Совпадения – до мельчайших деталей! «Орудий больше, заступов, лопат!» – у Фауста. «Если бы мы могли дать завтра 100 тысяч первоклассных тракторов..., то средний крестьянин сказал бы: я за коммунию (т. е. за коммунизм)!» – у Ленина [28]28
Ленин В.И. Полн. собр. соч., т.38, с.204.
[Закрыть].
И тракторов понастроили – миллионы, и электрификация страны давно уже воплощена в жизнь, и даже «плюс химизация всей страны», а с коммунизмом у последователей Ленина, несмотря на «торжественные обещания» партии, не получилось. В чем же дело? Выходит, что-то не сладилось с основным слагаемым в ленинской формуле – «советской властью»? Да, причин, как мы знаем уже, много, но одна из основных причин субъективного порядка предсказана, подмечена, предложена самим Фаустом, – я удивляюсь, неужели на самом деле никто из членов КПСС не читал финал «Фауста» Гете?
Итак, внимание, – продолжение цитированного выше «Коммунистического манифеста» Фауста прерывается его следующим обращением, его приказом не кому-либо, а Мефистофелю:
...Громаду за громадой
Рабочих здесь нагромождай;
Приманкой действуй, платой и наградой
И поощряй и принуждай!
И каждый день являйся с донесеньем...
Итак, цель оправдывает средства? Пусть она и великая? Где мера, где край, который нельзя переступать? Ни слова о человеке, о совести, о морали, – только о Деле!
Я помню, как смутила, потрясла меня в детстве фраза Сталина в одном из его последних интервью американскому журналисту. Тот увидел у него на столе книгу Макиавелли и удивился. А Сталин, попыхивая своей трубкой и вышагивая своими мягкими, козлиной кожи, сапогами, ответил ему: «Большевики должны завидовать последовательности, с которой Макиавелли учит достигать своих целей. Правда, цели у нас – другие...» [29]29
Цитирую по памяти, источник установить не удалось в виду непопулярности автора. (А если я и напутал что-то, сошлемся на литературный вымысел. Все равно – похоже...).

ЧТО НУЖНО СДЕЛАТЬ ->
**1.** Ответьте по тексту о Фаусте и Ленине:
(a) Сколько первоклассных тракторов упоминается в цитате Ленина?
(b) К кому обращён приказ Фауста, прерывающий его «Коммунистический манифест»?
(c) Чью книгу американский журналист увидел на столе у Сталина?
**2.** Перепишите из текста о Фаусте и Ленине всё, начиная со слов «Итак, внимание, –» и вниз до слов «являйся с донесеньем...».

ПРЕДОСТАВЛЕННЫЕ МАТЕРИАЛЫ ->

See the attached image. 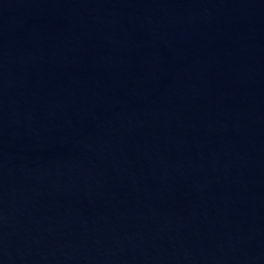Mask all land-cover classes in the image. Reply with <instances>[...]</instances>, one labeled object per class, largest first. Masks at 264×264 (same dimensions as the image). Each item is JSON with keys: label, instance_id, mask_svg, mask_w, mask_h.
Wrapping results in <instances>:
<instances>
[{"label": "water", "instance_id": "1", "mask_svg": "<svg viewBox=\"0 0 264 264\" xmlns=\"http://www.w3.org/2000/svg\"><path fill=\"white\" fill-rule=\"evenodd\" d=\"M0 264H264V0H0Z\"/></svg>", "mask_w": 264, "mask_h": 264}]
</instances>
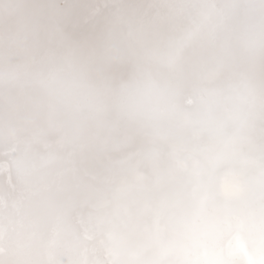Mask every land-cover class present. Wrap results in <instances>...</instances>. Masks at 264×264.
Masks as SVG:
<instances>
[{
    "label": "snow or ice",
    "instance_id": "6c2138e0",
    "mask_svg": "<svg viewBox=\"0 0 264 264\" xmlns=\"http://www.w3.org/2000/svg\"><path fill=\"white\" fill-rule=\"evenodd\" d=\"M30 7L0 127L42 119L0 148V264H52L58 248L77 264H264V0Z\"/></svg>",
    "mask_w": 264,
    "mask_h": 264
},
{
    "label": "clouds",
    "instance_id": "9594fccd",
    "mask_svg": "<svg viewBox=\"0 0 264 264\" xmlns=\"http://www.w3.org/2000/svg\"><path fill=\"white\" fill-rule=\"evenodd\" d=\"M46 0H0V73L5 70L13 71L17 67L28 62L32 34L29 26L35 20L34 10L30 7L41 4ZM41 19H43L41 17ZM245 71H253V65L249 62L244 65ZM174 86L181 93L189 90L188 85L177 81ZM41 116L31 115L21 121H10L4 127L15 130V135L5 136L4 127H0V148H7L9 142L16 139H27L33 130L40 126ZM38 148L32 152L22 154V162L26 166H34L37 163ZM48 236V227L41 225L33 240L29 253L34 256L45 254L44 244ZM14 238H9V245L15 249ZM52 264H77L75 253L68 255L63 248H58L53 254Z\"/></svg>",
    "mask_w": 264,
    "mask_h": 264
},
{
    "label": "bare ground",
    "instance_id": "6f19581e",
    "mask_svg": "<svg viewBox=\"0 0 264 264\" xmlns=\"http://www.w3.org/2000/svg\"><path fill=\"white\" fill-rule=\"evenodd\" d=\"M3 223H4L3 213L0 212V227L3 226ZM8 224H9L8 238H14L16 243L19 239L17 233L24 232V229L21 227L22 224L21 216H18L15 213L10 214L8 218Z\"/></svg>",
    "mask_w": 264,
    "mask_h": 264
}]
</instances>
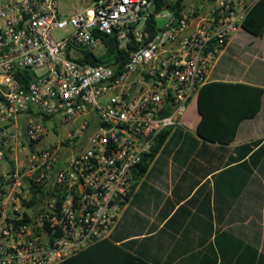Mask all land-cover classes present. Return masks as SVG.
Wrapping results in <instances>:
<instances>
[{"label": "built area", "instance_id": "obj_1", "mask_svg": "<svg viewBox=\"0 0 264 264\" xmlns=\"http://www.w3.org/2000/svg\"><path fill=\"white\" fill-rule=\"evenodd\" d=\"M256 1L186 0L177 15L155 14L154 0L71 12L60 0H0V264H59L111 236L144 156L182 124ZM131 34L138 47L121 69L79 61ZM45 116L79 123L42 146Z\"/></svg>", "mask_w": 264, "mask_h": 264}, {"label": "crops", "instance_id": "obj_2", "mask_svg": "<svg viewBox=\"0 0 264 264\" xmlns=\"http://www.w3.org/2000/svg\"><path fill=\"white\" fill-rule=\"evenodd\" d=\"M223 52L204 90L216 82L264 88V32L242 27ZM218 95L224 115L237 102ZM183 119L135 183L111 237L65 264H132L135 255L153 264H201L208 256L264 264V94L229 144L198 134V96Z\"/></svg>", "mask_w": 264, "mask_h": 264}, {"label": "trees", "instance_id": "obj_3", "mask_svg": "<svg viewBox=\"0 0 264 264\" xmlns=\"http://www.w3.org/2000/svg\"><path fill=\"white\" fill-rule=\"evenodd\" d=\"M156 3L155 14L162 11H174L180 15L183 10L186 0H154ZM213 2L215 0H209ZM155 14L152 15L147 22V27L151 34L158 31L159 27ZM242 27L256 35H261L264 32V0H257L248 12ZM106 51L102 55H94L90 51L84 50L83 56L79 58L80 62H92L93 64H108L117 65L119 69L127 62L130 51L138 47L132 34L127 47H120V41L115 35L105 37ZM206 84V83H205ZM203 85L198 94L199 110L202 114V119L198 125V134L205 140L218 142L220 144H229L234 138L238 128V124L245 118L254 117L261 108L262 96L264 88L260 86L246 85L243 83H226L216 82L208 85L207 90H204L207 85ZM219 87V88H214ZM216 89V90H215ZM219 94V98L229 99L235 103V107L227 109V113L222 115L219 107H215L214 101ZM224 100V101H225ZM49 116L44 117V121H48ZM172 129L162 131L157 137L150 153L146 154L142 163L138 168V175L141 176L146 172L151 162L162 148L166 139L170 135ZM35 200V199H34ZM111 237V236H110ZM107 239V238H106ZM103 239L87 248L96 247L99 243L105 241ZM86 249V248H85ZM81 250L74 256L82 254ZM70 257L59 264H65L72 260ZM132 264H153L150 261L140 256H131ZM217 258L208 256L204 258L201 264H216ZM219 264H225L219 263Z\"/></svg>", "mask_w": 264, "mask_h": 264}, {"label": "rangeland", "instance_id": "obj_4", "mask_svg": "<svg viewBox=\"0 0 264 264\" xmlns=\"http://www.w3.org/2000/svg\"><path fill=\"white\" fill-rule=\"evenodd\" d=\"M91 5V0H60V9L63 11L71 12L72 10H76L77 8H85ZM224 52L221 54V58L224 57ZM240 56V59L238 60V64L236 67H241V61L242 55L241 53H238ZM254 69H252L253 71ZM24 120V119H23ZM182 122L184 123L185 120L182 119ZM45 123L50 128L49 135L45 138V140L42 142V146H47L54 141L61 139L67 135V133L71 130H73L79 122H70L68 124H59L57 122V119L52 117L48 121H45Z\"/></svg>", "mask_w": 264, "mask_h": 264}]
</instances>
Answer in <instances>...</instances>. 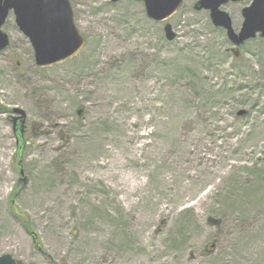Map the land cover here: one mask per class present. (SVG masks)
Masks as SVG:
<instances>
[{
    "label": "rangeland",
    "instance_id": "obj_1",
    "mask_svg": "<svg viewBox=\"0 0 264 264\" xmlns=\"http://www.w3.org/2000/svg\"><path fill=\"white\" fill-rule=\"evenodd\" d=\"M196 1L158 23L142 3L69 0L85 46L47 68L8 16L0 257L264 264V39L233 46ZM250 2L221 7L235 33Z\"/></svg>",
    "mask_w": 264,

ПОЛНЫЕ ОТВЕТЫ ->
**1.**
(a) 100 тысяч.
(b) К Мефистофелю.
(c) Книгу Макиавелли.

**2.**
Итак, внимание, – продолжение цитированного выше «Коммунистического манифеста» Фауста прерывается его следующим обращением, его приказом не кому-либо, а Мефистофелю:
...Громаду за громадой
Рабочих здесь нагромождай;
Приманкой действуй, платой и наградой
И поощряй и принуждай!
И каждый день являйся с донесеньем...